• [Assignment]:
Restate, exactly and without pictures, the lines from the start of the listing below through the line holding "22: (855, 532, 17.21)".

• [Data to process]:
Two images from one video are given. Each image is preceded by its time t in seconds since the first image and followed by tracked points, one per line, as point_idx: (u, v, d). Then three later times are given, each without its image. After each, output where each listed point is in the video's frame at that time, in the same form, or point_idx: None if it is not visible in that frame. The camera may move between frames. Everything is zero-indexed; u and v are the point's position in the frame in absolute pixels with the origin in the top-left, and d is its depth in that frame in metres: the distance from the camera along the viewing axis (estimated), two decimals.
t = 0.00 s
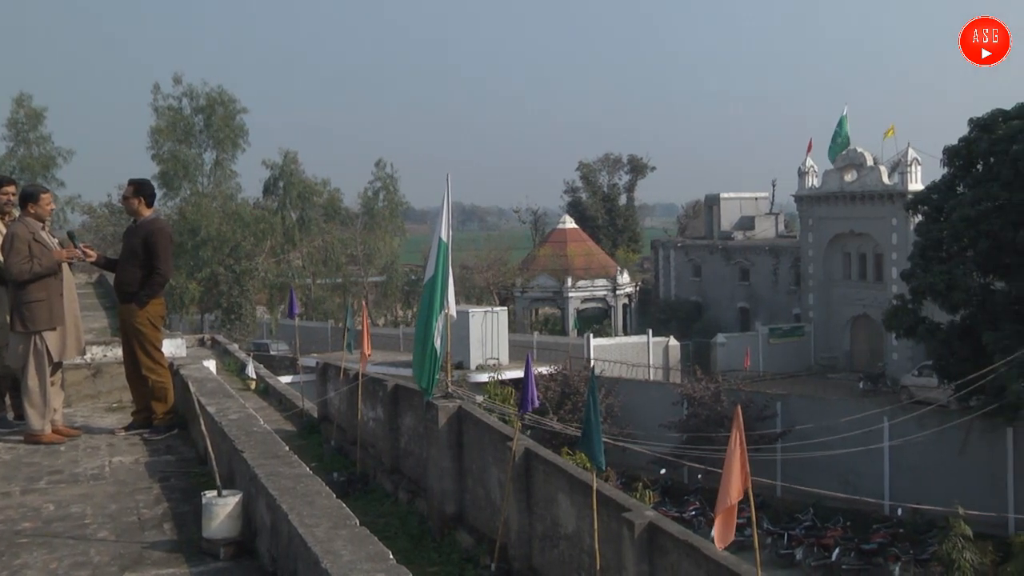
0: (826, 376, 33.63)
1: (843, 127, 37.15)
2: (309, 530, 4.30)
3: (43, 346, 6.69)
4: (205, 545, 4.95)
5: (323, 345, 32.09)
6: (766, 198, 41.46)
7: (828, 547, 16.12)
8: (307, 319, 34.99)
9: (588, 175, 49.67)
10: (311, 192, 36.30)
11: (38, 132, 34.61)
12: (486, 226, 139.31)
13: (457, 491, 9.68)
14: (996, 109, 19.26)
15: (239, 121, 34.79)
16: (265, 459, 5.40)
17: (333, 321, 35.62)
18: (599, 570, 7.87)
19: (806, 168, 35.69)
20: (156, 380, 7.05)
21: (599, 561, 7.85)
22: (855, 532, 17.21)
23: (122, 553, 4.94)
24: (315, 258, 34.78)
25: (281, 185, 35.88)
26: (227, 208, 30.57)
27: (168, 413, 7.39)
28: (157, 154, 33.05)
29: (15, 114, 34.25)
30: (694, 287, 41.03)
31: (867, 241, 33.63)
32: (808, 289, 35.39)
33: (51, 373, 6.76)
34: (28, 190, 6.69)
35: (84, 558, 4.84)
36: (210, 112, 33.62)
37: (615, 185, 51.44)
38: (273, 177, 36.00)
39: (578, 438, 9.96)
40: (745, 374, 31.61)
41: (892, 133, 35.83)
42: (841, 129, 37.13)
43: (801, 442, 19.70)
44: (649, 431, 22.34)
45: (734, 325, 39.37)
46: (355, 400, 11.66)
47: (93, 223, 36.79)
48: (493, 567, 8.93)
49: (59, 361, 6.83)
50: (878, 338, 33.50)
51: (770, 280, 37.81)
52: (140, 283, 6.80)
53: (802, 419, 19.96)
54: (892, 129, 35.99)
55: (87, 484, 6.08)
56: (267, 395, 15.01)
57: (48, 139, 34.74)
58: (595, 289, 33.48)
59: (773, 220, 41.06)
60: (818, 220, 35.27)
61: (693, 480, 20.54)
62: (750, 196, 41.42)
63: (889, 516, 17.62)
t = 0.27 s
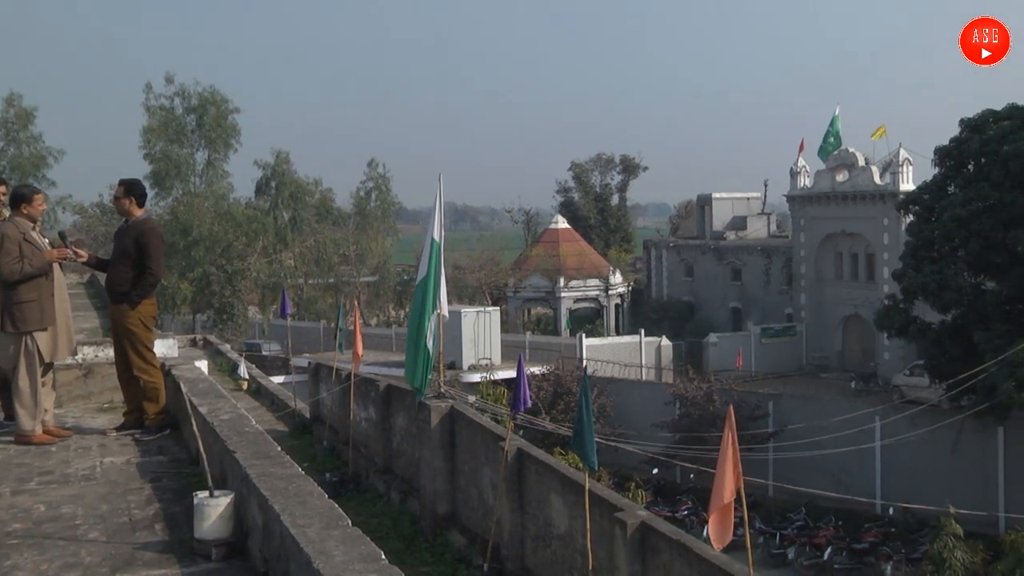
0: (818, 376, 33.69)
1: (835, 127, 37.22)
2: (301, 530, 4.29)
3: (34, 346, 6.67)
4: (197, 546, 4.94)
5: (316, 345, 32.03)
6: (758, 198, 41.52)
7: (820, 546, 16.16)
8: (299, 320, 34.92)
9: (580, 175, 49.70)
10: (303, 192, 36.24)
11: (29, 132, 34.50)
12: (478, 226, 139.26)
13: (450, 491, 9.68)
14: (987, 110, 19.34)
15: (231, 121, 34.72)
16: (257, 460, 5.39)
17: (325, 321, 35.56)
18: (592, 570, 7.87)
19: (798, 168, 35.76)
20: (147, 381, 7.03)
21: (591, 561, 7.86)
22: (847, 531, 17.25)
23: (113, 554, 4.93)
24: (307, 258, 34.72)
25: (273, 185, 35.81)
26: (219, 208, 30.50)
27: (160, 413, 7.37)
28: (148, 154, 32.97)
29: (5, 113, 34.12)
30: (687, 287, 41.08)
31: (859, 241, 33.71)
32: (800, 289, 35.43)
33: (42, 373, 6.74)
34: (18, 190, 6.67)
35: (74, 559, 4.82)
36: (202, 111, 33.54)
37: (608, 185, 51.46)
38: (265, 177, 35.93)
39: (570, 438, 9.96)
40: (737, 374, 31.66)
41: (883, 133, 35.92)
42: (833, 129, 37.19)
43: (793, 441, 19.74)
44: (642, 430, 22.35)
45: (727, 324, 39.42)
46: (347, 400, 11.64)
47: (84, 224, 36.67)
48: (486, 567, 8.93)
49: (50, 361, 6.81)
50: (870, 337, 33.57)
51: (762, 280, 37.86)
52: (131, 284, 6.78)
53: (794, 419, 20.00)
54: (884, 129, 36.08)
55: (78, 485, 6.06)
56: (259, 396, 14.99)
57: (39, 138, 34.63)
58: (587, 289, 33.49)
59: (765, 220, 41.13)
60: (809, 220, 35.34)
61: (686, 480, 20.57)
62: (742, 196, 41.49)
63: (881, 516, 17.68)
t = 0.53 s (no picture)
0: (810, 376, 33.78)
1: (828, 127, 37.29)
2: (293, 531, 4.29)
3: (25, 346, 6.64)
4: (189, 546, 4.92)
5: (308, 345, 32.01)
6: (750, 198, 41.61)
7: (812, 546, 16.19)
8: (291, 320, 34.90)
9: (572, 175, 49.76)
10: (295, 192, 36.20)
11: (20, 131, 34.39)
12: (471, 226, 139.30)
13: (442, 491, 9.68)
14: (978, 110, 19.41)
15: (223, 120, 34.65)
16: (249, 460, 5.38)
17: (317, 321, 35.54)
18: (584, 570, 7.88)
19: (790, 168, 35.82)
20: (139, 381, 7.01)
21: (584, 561, 7.86)
22: (839, 531, 17.30)
23: (104, 555, 4.91)
24: (299, 258, 34.68)
25: (265, 185, 35.76)
26: (211, 209, 30.46)
27: (151, 413, 7.35)
28: (140, 154, 32.89)
29: None
30: (679, 287, 41.13)
31: (851, 241, 33.79)
32: (792, 289, 35.48)
33: (32, 373, 6.72)
34: (9, 190, 6.65)
35: (65, 560, 4.81)
36: (194, 111, 33.47)
37: (600, 185, 51.50)
38: (256, 177, 35.87)
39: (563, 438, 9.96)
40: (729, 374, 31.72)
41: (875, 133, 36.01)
42: (825, 129, 37.25)
43: (785, 441, 19.78)
44: (635, 430, 22.37)
45: (719, 324, 39.49)
46: (339, 400, 11.63)
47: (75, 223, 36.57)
48: (478, 567, 8.94)
49: (41, 361, 6.80)
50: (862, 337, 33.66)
51: (754, 280, 37.93)
52: (123, 284, 6.76)
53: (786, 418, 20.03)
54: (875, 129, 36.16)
55: (70, 486, 6.04)
56: (251, 396, 14.98)
57: (30, 138, 34.53)
58: (580, 289, 33.51)
59: (757, 220, 41.20)
60: (801, 220, 35.41)
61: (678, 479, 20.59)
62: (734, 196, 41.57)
63: (873, 515, 17.72)
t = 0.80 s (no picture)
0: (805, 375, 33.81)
1: (823, 127, 37.34)
2: (289, 531, 4.28)
3: (19, 346, 6.63)
4: (184, 547, 4.92)
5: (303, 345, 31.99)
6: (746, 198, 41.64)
7: (808, 546, 16.22)
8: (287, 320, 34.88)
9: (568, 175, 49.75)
10: (291, 192, 36.18)
11: (14, 131, 34.32)
12: (466, 226, 139.26)
13: (438, 491, 9.67)
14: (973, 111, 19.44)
15: (219, 120, 34.60)
16: (245, 461, 5.37)
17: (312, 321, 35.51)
18: (580, 570, 7.88)
19: (785, 168, 35.85)
20: (134, 381, 7.00)
21: (580, 561, 7.87)
22: (834, 530, 17.32)
23: (99, 555, 4.91)
24: (295, 258, 34.65)
25: (260, 185, 35.72)
26: (207, 208, 30.42)
27: (147, 413, 7.33)
28: (136, 153, 32.86)
29: None
30: (675, 287, 41.17)
31: (846, 241, 33.84)
32: (787, 289, 35.52)
33: (27, 373, 6.71)
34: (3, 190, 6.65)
35: (60, 561, 4.80)
36: (190, 111, 33.43)
37: (596, 186, 51.50)
38: (252, 176, 35.83)
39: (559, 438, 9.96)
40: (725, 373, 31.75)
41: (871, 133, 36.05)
42: (821, 129, 37.30)
43: (781, 441, 19.80)
44: (631, 430, 22.37)
45: (714, 324, 39.52)
46: (335, 400, 11.62)
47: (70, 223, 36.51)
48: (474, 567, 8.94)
49: (36, 361, 6.78)
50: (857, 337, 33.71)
51: (750, 280, 37.96)
52: (118, 284, 6.75)
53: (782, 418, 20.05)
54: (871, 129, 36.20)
55: (65, 486, 6.04)
56: (247, 396, 14.97)
57: (25, 138, 34.46)
58: (576, 289, 33.52)
59: (753, 220, 41.23)
60: (797, 220, 35.44)
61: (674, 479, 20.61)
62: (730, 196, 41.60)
63: (868, 515, 17.76)
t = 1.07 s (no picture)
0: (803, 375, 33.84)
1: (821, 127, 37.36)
2: (286, 531, 4.28)
3: (16, 346, 6.62)
4: (182, 547, 4.91)
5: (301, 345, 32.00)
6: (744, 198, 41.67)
7: (806, 546, 16.26)
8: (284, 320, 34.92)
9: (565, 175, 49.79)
10: (289, 192, 36.16)
11: (12, 131, 34.30)
12: (464, 226, 139.27)
13: (436, 491, 9.67)
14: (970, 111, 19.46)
15: (217, 121, 34.60)
16: (243, 461, 5.36)
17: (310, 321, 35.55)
18: (578, 570, 7.87)
19: (783, 168, 35.87)
20: (132, 381, 7.00)
21: (578, 561, 7.86)
22: (832, 530, 17.34)
23: (97, 556, 4.90)
24: (293, 258, 34.64)
25: (258, 185, 35.72)
26: (205, 208, 30.40)
27: (145, 413, 7.33)
28: (134, 154, 32.85)
29: None
30: (673, 287, 41.19)
31: (844, 241, 33.86)
32: (785, 289, 35.53)
33: (24, 373, 6.70)
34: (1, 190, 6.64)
35: (57, 561, 4.80)
36: (188, 111, 33.43)
37: (593, 186, 51.54)
38: (250, 177, 35.83)
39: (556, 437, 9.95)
40: (723, 373, 31.77)
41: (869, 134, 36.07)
42: (819, 129, 37.32)
43: (779, 441, 19.81)
44: (629, 430, 22.38)
45: (712, 324, 39.54)
46: (333, 400, 11.62)
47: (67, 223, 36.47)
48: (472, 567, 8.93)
49: (33, 361, 6.77)
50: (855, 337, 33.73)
51: (747, 280, 37.99)
52: (116, 283, 6.75)
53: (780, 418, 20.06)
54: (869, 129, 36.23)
55: (63, 486, 6.03)
56: (245, 396, 14.98)
57: (22, 138, 34.44)
58: (574, 289, 33.53)
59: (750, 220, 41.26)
60: (795, 220, 35.47)
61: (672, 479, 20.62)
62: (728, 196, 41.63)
63: (866, 515, 17.78)
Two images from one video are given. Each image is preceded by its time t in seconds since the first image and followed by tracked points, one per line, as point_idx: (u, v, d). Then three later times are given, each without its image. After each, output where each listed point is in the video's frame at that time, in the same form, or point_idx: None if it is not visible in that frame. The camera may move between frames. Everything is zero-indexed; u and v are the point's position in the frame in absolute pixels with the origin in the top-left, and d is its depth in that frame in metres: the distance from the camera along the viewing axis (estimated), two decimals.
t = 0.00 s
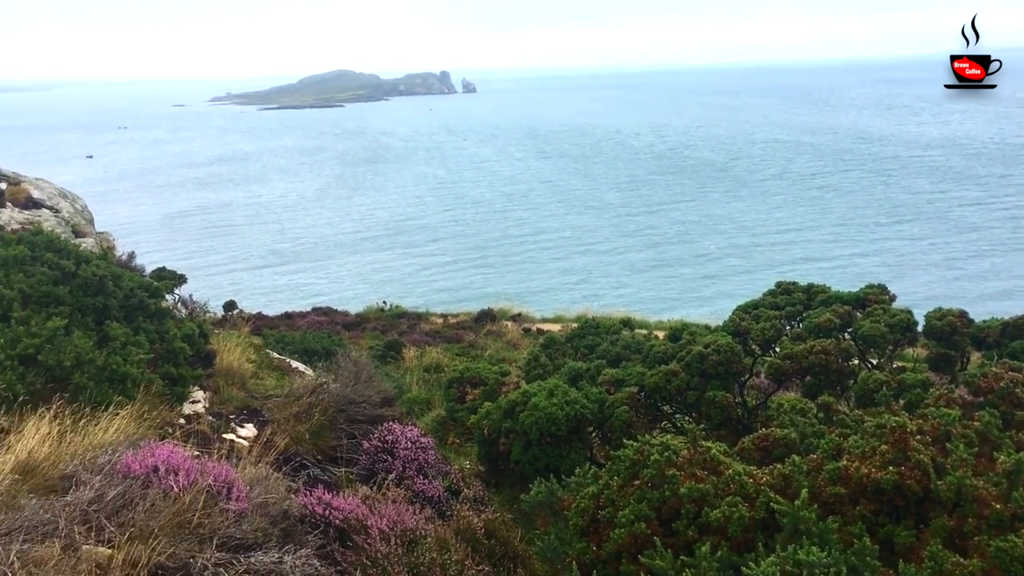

• [Response to this task]:
Two images from one video are given. Each image is preceded by its time t in seconds since the first image and followed by tracked points, one per line, as point_idx: (u, v, d). Then three later times are given, each without its image. After each, output where each listed point is in the video's frame at that time, in the same form, or point_idx: None if it is not visible in that frame. The camera may move between frames. Everything is zero-indexed; u and v are the point's position in the frame in absolute pixels with the origin in the top-left, and d is its depth in that frame in metres: the distance from the camera along the viewing axis (estimated), two decimals.
t = 0.00 s
0: (826, 376, 33.63)
1: (843, 127, 37.15)
2: (309, 530, 4.30)
3: (43, 346, 6.69)
4: (205, 545, 4.95)
5: (323, 345, 32.09)
6: (766, 198, 41.46)
7: (828, 547, 16.12)
8: (307, 319, 34.99)
9: (588, 175, 49.67)
10: (311, 192, 36.30)
11: (38, 132, 34.61)
12: (486, 226, 139.31)
13: (457, 491, 9.68)
14: (996, 109, 19.26)
15: (239, 121, 34.79)
16: (265, 459, 5.40)
17: (333, 321, 35.62)
18: (599, 570, 7.87)
19: (806, 168, 35.69)
20: (156, 380, 7.05)
21: (599, 561, 7.85)
22: (855, 532, 17.21)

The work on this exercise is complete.